New York will be switching up their public school reading program to a phonics-based system in hopes of improving reading comprehension for younger students

Libby Kamp, Sports Editor

Learning how to read is a vital skill that is taught at a young age for most people. After children start speaking around 12 to 18 months, they begin to read from ages six to eight. Reading not only serves as an important measure of the first years of life, it has also become a test towards the determination of high school and college placement classes. 

Currently, children are taught to read from using context clues in order to guess words; however, this system is leaving many to question the priorities of the American education system.

Not including minority students, a whopping 51 percent of children can’t read and half the students in grades 3-8 perform poorly on reading tests. This is an immense problem considering the ACT and SAT both test over reading. 

Senior Sophia Ramaraju, who completed the AP Literature test, feels that it is important to have a strong background in reading to be successful. “I don’t think people fully understand the importance of having a good background in English. Learning a language that surrounds everyone daily and being able to read, write and speak well is a contributing factor to success in secondary education,” said Ramaraju. 

Instead of turning reading into a guessing game, public schools in New York plan to change to a phonics system. This system is programmed to help students decode letters in order to process and read. Instead of relying on memory or an educated guess, students base their reading off of previous facts and knowledge. 

Secondary level reading specialist, Kelby LaBarge, shared her excitement about giving students a better English background from the start. “I do see a phonics-based system as being beneficial in the beginning whereas a picture-based development of language could be a little more subjective,” said LaBarge.

Other states have also considered implementing this into their own educational system. California has been slowly achieving this method, but due to teacher strikes and recovering from the pandemic, adding a new way of teaching English is not a top priority. 

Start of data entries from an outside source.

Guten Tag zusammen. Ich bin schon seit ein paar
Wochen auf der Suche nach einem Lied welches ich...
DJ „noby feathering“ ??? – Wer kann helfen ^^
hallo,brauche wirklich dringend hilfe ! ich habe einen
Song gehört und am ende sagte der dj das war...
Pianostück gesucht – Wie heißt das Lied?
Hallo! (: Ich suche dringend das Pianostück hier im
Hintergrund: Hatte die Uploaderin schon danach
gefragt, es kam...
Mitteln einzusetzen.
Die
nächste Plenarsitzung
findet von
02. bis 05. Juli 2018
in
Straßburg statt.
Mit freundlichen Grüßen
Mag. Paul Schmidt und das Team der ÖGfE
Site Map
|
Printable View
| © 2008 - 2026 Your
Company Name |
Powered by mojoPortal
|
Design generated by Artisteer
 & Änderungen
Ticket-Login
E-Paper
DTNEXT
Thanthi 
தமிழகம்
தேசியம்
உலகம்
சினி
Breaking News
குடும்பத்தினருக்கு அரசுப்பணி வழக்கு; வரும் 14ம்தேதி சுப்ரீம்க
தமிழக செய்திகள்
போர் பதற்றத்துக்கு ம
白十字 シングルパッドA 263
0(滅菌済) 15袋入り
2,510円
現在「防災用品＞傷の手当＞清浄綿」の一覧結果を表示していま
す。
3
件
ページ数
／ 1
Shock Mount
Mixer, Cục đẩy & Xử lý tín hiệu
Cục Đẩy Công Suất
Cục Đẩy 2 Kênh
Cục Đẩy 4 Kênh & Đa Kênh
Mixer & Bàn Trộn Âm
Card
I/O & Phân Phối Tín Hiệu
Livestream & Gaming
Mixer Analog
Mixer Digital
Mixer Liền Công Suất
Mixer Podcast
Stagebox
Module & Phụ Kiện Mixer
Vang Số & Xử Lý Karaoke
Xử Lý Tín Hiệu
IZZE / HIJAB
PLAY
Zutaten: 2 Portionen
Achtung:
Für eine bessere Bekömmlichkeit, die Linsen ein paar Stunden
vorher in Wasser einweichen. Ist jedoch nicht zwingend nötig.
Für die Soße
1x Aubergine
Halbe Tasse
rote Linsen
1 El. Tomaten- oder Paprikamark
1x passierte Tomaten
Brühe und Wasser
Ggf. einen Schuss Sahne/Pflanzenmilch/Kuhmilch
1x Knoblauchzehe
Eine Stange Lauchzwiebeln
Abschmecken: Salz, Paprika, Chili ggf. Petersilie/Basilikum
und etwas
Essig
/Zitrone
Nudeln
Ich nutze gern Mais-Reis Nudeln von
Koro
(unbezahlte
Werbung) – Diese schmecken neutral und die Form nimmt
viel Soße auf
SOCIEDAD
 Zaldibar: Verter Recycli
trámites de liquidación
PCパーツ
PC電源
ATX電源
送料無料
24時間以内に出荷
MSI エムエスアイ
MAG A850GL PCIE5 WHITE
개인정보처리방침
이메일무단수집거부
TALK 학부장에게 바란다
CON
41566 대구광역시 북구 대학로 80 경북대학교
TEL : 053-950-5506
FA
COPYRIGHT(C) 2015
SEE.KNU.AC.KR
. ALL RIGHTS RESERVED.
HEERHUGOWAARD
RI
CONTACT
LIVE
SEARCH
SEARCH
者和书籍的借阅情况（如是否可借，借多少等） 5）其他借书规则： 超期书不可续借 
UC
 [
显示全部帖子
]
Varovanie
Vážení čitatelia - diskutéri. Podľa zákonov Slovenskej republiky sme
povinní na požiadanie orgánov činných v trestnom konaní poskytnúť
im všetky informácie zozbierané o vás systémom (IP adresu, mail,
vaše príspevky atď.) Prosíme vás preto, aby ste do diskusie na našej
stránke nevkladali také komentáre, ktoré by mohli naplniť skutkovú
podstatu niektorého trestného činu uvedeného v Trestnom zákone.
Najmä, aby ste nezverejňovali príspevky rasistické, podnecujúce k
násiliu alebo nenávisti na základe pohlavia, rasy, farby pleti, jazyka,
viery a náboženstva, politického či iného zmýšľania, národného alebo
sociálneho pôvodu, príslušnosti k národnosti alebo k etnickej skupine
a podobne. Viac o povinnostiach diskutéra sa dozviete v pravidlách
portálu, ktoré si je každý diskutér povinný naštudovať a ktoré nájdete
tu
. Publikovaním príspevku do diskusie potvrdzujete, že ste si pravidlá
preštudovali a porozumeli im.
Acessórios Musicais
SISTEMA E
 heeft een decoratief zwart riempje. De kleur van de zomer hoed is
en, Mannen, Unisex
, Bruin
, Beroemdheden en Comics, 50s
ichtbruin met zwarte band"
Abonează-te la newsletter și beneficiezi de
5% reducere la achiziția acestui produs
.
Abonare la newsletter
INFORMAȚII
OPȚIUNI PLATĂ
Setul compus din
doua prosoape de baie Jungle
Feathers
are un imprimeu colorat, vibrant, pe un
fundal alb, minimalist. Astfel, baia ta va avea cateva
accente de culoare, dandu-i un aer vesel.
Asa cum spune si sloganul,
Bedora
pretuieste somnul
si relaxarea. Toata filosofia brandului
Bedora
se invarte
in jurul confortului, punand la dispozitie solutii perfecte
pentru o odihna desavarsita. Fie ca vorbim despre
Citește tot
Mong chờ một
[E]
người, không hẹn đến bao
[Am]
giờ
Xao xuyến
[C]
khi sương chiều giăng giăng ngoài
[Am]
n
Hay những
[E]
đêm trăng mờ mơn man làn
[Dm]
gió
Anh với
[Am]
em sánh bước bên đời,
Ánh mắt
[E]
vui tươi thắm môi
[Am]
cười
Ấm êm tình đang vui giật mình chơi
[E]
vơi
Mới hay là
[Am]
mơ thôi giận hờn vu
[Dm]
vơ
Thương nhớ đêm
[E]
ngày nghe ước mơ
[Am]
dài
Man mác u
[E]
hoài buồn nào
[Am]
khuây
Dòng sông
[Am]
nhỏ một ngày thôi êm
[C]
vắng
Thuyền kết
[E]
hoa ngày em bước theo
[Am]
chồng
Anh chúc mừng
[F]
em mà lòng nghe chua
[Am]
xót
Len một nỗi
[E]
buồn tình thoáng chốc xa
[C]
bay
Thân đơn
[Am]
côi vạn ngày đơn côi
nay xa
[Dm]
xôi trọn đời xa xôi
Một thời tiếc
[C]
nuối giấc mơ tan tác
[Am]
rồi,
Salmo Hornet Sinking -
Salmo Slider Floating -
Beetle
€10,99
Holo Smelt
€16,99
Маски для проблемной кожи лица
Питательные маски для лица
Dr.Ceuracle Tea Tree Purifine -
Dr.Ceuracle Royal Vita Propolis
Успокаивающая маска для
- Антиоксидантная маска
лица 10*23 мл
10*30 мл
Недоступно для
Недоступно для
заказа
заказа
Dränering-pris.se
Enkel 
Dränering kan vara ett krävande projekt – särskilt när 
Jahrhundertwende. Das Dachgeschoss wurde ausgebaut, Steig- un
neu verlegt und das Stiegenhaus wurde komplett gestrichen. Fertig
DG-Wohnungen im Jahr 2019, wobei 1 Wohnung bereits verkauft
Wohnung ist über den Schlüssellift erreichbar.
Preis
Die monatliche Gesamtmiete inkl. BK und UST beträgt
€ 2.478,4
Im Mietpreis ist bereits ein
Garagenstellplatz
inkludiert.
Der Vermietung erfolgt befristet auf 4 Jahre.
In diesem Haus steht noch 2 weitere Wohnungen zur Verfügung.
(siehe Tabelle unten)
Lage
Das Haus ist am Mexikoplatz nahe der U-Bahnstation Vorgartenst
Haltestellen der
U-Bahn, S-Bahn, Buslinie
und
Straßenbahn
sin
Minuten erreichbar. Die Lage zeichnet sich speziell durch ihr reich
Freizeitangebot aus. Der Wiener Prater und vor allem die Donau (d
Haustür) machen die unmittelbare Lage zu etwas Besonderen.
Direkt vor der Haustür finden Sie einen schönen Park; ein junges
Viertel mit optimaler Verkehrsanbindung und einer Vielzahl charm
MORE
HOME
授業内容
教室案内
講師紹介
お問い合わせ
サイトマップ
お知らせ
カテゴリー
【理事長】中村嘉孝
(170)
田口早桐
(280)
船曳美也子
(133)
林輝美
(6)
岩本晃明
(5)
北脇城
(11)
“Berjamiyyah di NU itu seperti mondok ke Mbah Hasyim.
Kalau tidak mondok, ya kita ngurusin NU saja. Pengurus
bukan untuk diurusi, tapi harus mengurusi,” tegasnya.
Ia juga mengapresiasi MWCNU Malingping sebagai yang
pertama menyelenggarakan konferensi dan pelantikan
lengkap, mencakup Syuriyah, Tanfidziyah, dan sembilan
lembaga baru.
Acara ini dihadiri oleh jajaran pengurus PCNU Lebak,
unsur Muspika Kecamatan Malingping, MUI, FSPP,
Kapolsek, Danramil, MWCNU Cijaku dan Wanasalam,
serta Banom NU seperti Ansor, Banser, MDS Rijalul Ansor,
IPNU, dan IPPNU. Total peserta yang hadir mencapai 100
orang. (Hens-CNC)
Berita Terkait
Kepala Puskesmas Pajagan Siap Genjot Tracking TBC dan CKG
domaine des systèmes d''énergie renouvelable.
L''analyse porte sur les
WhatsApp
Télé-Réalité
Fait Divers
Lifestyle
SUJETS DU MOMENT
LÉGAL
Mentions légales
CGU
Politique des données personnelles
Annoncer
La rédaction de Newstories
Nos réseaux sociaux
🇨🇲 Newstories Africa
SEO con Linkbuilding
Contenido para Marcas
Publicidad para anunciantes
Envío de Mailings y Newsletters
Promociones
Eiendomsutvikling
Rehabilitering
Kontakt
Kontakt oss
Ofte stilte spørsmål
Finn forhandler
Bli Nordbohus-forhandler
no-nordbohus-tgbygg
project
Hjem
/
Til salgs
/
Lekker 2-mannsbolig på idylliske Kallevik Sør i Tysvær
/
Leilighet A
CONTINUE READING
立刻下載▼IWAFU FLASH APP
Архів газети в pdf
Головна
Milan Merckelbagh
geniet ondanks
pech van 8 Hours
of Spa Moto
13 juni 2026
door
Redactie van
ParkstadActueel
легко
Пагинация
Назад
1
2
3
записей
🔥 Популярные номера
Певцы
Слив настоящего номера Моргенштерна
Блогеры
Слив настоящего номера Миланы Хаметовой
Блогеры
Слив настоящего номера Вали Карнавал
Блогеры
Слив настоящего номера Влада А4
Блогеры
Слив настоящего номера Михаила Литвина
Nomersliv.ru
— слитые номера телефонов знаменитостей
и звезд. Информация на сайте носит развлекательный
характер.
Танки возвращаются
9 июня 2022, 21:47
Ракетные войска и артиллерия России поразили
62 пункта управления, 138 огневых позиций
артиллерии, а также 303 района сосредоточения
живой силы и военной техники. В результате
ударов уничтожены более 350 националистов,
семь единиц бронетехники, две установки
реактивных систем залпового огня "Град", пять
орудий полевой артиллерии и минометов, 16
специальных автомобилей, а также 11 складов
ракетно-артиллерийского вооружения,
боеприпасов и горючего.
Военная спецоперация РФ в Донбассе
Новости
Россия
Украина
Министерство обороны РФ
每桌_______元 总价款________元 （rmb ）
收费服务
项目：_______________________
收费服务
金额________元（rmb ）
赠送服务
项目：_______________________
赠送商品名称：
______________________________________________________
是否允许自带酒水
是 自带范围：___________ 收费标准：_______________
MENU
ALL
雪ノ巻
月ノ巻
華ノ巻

“There is obviously a problem with reading in America, but all we are doing is staring at the problem without fixing it. I think using the phonic-system is a great idea considering that what we are doing now isn’t working well,” said Ramaraju.

Reading is an ability that does not come naturally to children; it must be taught and trained. Having to guess a word given 26 options should not be implemented into the educational system that is currently in place. Over 15,000 syllables and the growing number of words is unjustifiable to expect children to learn. Adding in a phonics based system will eventually cause a shift in English learning and decrease the number of illiterate children.